▶ _TASK DETAILS_: Each line from the material with the word "Company" in it must be copied.

++++ EXTRACTED RECORDS

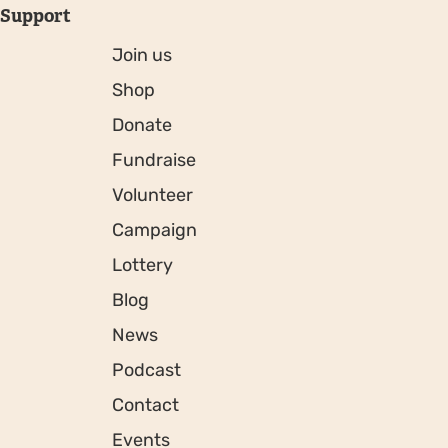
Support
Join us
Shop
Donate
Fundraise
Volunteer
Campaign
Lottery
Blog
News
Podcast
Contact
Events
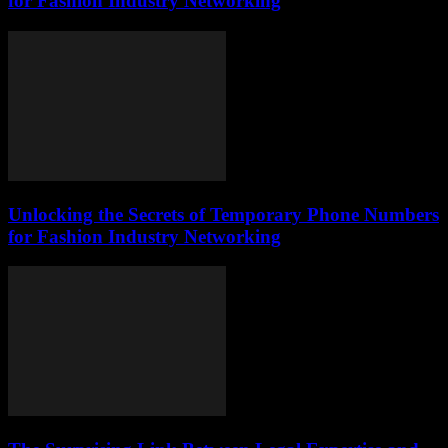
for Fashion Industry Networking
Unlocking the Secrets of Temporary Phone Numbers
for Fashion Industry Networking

++++++++
++++ EXTRACTED RECORDS

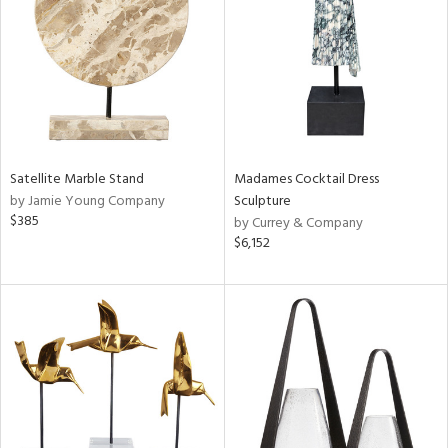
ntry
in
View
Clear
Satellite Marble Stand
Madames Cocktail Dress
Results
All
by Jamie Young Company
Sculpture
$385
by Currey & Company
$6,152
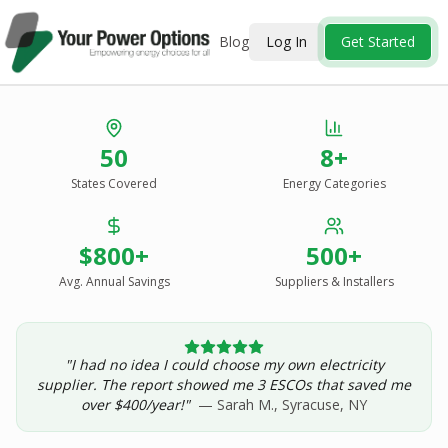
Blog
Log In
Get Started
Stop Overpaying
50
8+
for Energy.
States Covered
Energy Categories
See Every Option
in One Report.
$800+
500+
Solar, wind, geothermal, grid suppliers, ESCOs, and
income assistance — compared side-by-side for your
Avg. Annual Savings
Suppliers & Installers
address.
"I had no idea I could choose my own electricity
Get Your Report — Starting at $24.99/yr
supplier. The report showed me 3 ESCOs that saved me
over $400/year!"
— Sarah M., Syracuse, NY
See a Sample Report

++++++++

▶ _SOLUTION TO THIS EXERCISE_:
by Jamie Young Company
by Currey & Company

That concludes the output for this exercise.